The absolute refractive index of glass and water is \[\dfrac{3}{2}\]and \[\dfrac{4}{3}\], respectively. If the speed of light in glass is \[2\times {{10}^{8}}\], calculate the speed of light in: a) vacuum b) water

Answer 1

Hint: In this question we have been asked to calculate the speed of light in vacuum and in water. It is given that the refractive index of glass and water is 3/2 and 4/3 respectively. We know that the refractive index is the refractive index in a vacuum. Therefore, using this definition, we shall calculate the speed of light in vacuum and water.
Formula Used:- \[\mu =\dfrac{c}{v}\]
Where,
\[\mu \] is the absolute refractive index of the medium
C is the speed of light in a vacuum
V is the speed of light in a medium

Complete step by step solution:
 It is given that the absolute refractive index of glass and water is \[\dfrac{3}{2}\]and \[\dfrac{4}{3}\], respectively.
Let, absolute refractive index of glass and water be \[{{\mu }_{g}}\] and \[{{\mu }_{w}}\]
\[{{\mu }_{g}}=\dfrac{3}{2}\] and \[{{\mu }_{w}}=\dfrac{4}{3}\]
It is given that the speed of light in glass \[{{v}_{g}}\] is \[2\times {{10}^{8}}\]. Therefore, the absolute refractive index of the glass can be given by,
\[{{\mu }_{g}}=\dfrac{c}{{{v}_{g}}}\]…………. (1)
After substituting the values,
\[\dfrac{3}{2}=\dfrac{c}{2\times {{10}^{8}}}\]
On solving
We get,
\[c=3\times {{10}^{8}}\]
Therefore, the speed of light in vacuum is \[3\times {{10}^{8}}\].
Now, for the speed of light in water.
It is given the refractive index of water \[{{\mu }_{w}}=\dfrac{4}{3}\].
From (1) we can say that refractive index of water is given by,
\[{{\mu }_{w}}=\dfrac{c}{{{v}_{w}}}\]
After substituting the values,
\[\dfrac{4}{3}=\dfrac{3\times {{10}^{8}}}{{{v}_{w}}}\]
On solving
We get,
\[{{v}_{w}}=2.25\times {{10}^{8}}\]
Therefore, the speed of light in water is \[2.25\times {{10}^{8}}\].
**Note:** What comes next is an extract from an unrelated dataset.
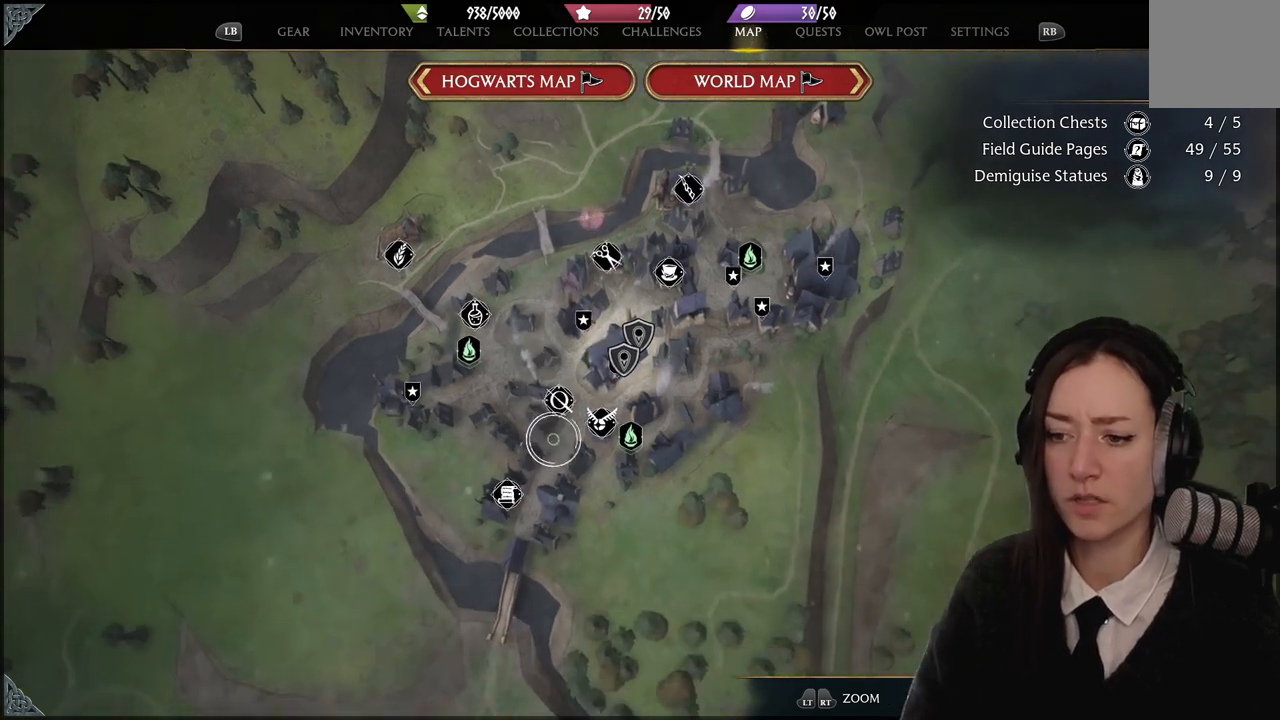
{"buttons": [], "left_stick": "center", "right_stick": "center", "events": [[100, "left_stick", "up-right"], [367, "left_stick", "center"]]}
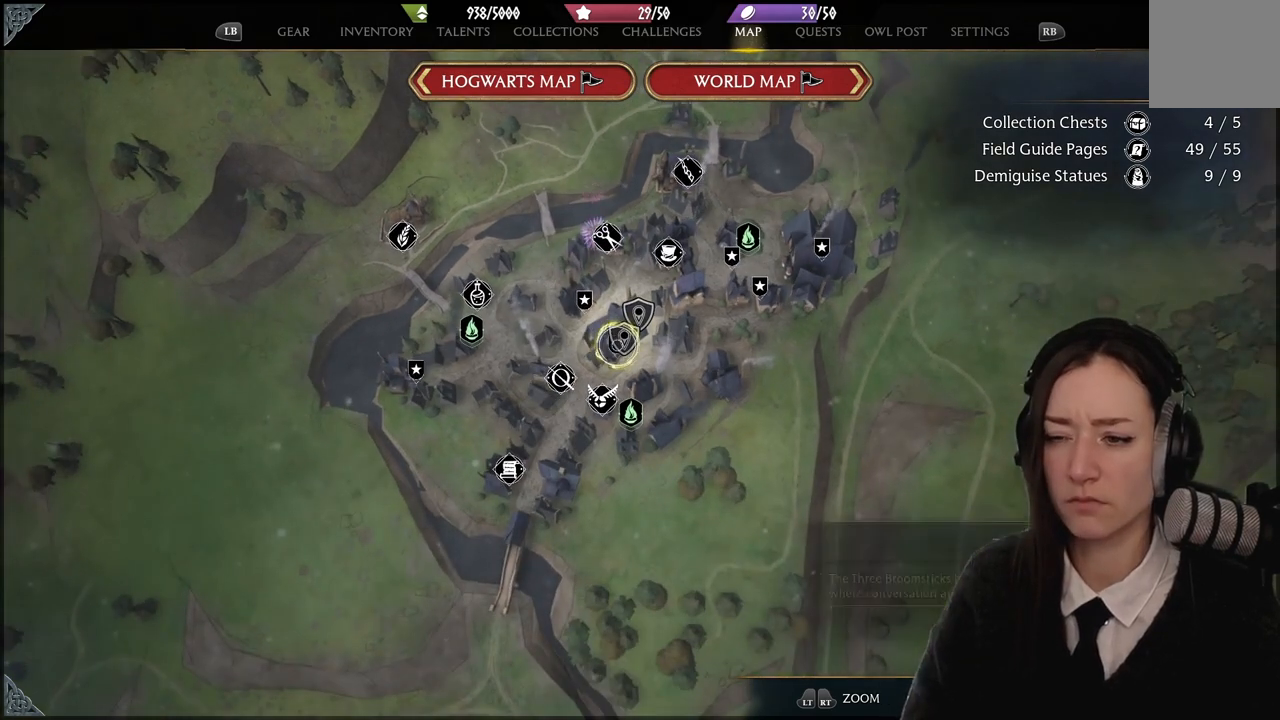
{"buttons": [], "left_stick": "center", "right_stick": "center", "events": []}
Note: The absolute refractive index of a medium is defined as the ratio of the speed of light in the vacuum over the speed of light in the medium. The refractive index of a medium depends on the wavelength of light, optical density, temperature, and refractive index of the surrounding. Impurities present in a medium will increase the refractive index of the medium. As the refractive index of a medium increases its optical density increases. Therefore, the speed of light in that medium is slower.